By Liz Pulliam Weston
A cell phone
Buy your kid a cell, and you've blown what could have been a great teaching tool. Why? Because your child is desperate to have a cell phone and willing to do almost anything for one -- including work for it.
It's not too much to ask your child to save up for a phone and to pay the monthly cost, particularly when you can get unlimited texting/unlimited Web-access plans from pay-as-you-go providers such as Virgin Mobile for as little as $25 a month (pay-as-you-go metroPCS has a $40 plan that includes unlimited calling). If the kids don't pay the bill, the phone stops working, bringing home the consequences of financial irresponsibility.
Saving for a goal, budgeting for an expense, bearing the consequences if a bill isn't paid -- these are all great money lessons you should be teaching your child.

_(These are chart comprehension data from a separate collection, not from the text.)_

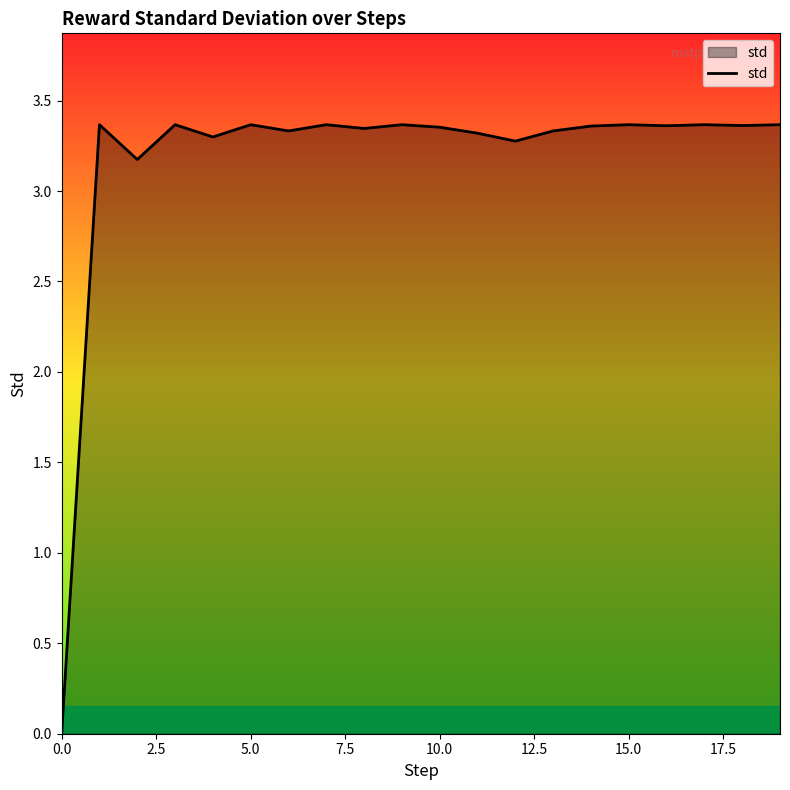

What is the sum of all values?

63.4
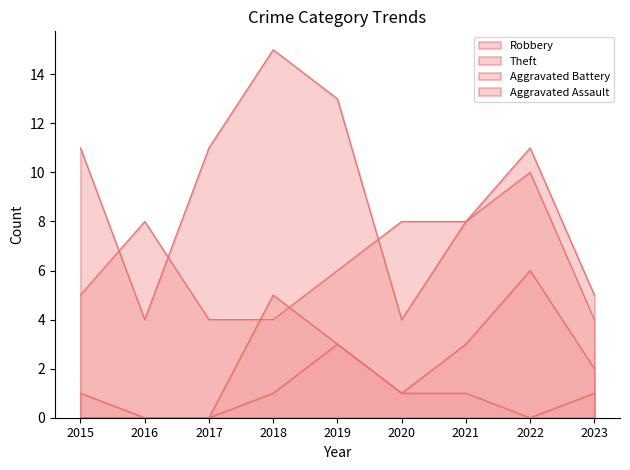

True or false: Theft and Robbery cross at least once.

True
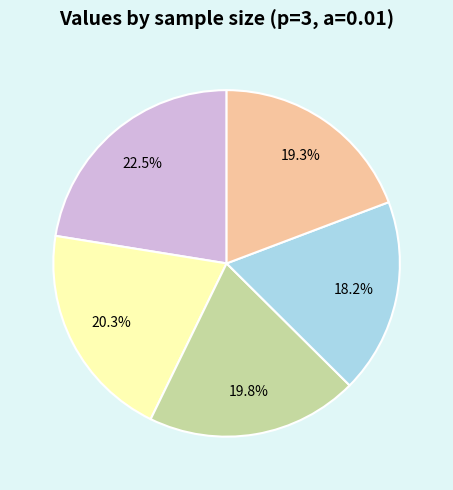

Between n=400 and n=60, which is larger?

n=60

And what's too young for a cell phone? You should probably hold off until your kids are middle-school age, when they're old enough to do things like walk a neighbor's dog or be a mother's helper to raise cash.
A gift card
You can read my full rant, "Why gift cards aren't gifts." Here's the short version: A real gift takes observation and thought. It demonstrates you've considered the person's special interests, talents and preferences, then chosen something designed to delight her.
If the gift is a misfire, as it sometimes will be, the recipient gets the opportunity to practice tact and diplomacy -- to learn, as I said in my earlier column, to express "gratitude to people who tried to make us happy, however bizarre the actual result."

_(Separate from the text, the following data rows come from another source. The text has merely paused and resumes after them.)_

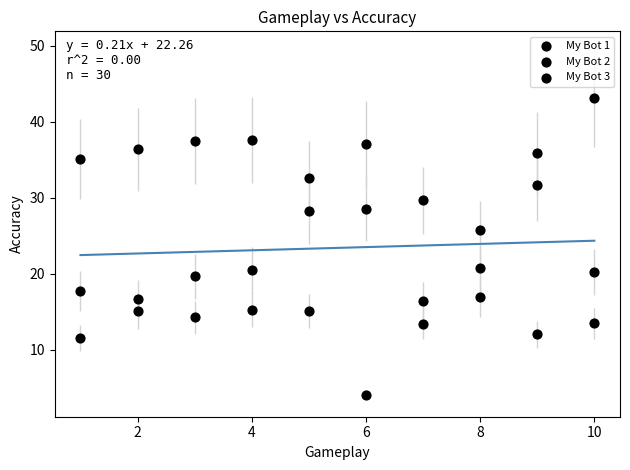

Count the number of points in this scatter plot.

30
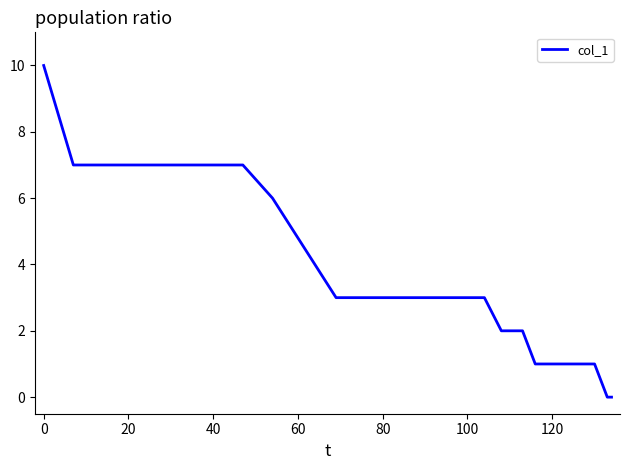

What is the maximum value shown in the chart?

10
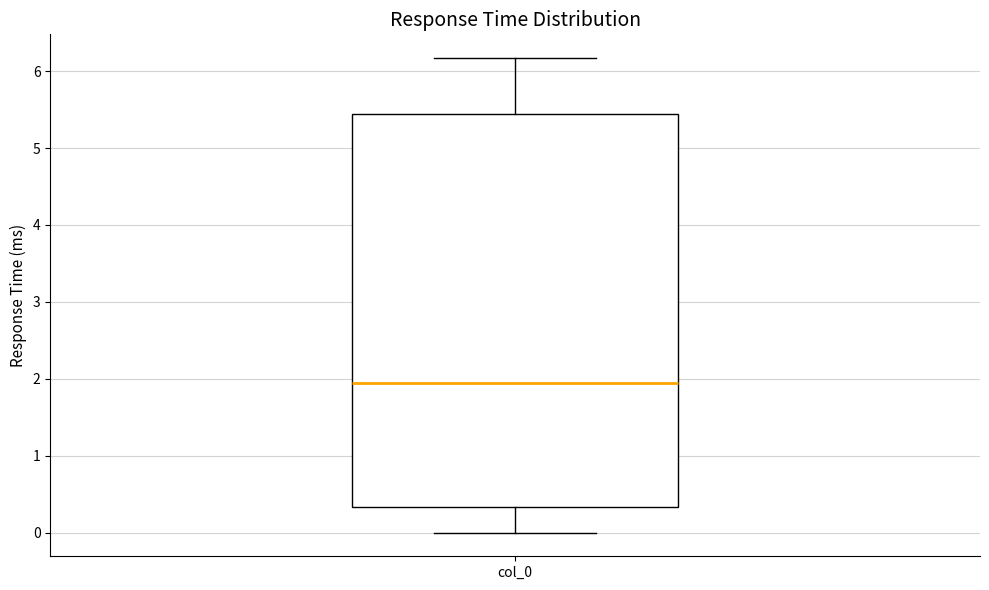

Transcribe this box plot: give where the median line is, the range the box spans, and where the two whiskers end, as read against the y-axis. The values are not printed on the chart, so give them approximately, as read against the axis.

median 2.0, box 0.3 to 5.4, whiskers 0.0 to 6.2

Giving and receiving gifts is an art you have to learn, and the chance to teach your kids this art is entirely lost when you're thrusting a wad of plasticized cash at them. If you have to cop out and buy gift cards for other relatives, OK, but don't do it to your kids. Get them a real gift instead.

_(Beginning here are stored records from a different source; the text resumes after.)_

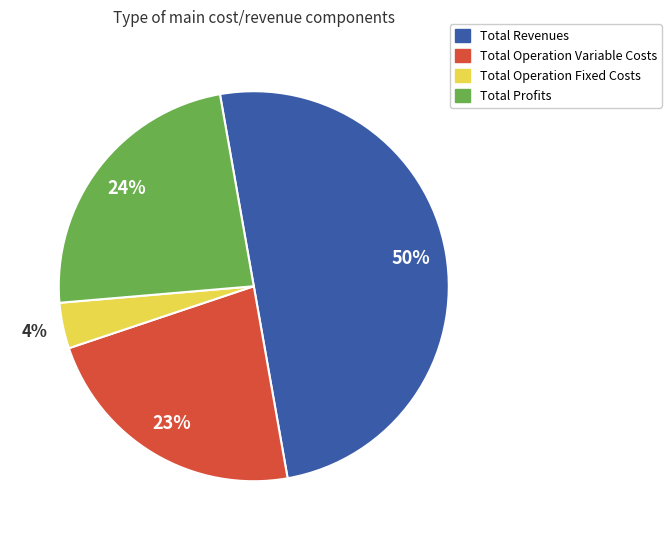

What is the ratio of the value at Total Revenues to the value at Total Profits?

2.1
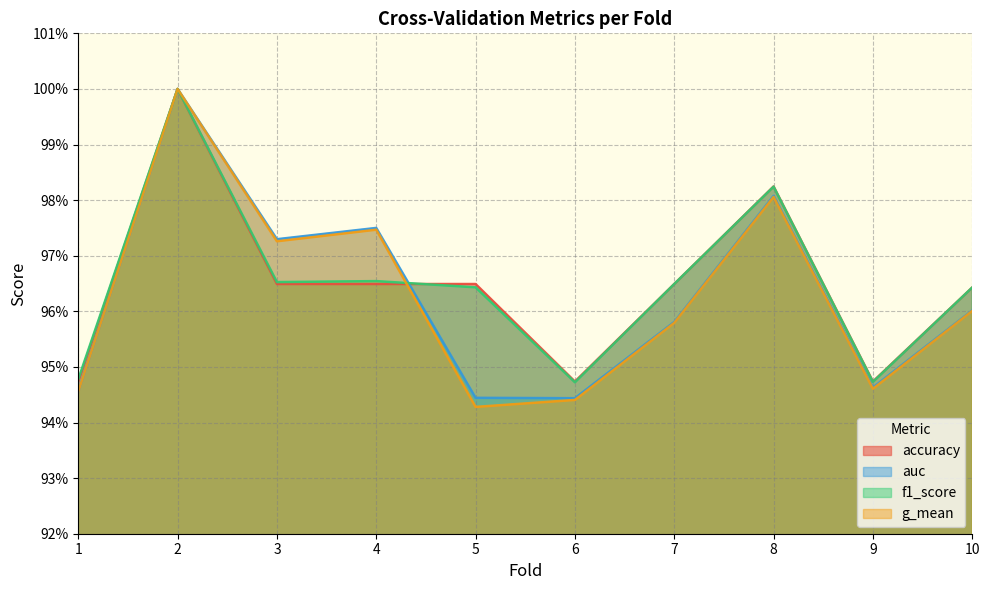

True or false: accuracy and f1_score cross at least once.

True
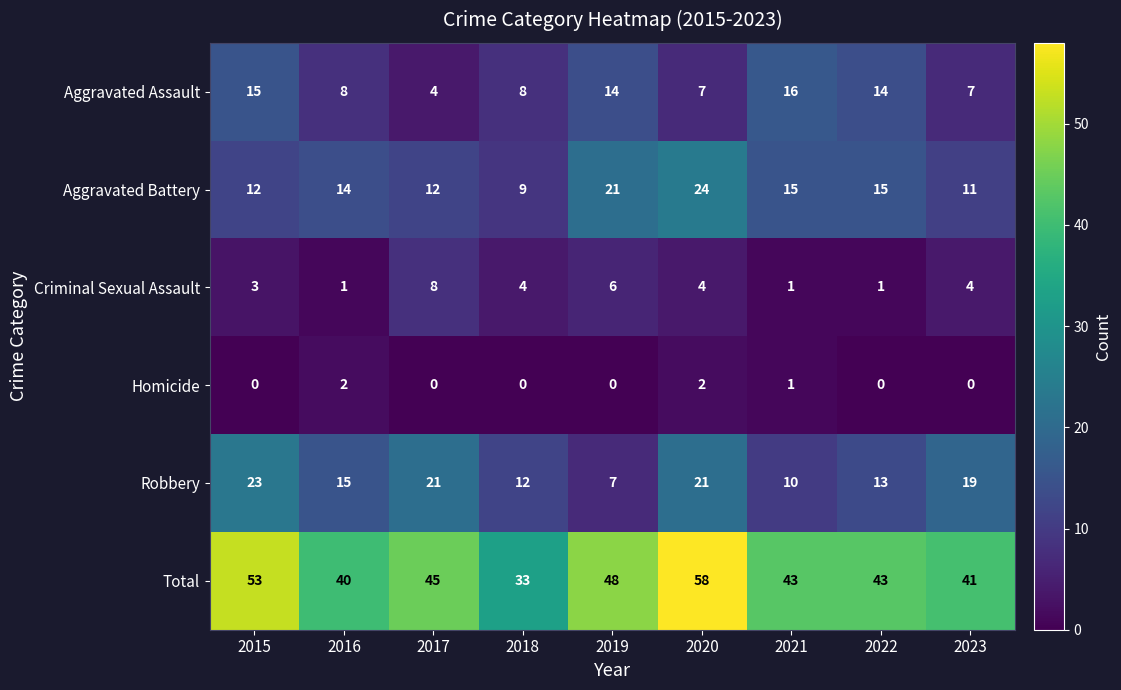

What is the difference between the highest and lowest values at 2019?

48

Author "rants" more fully about why "gift cards are not gifts."
A replacement gift
If your child was negligent and broke or lost an expensive gift, don't rush out to replace it. Kids need to know there are consequences, and if you replace the bike that got stolen because Junior neglected to put it away, you're teaching him that it's OK to be irresponsible.
Start down that path now, and he'll be hitting you up to pay off his credit card bills when he's 35. Whatever it was, he can live without it until he earns the money to buy a replacement.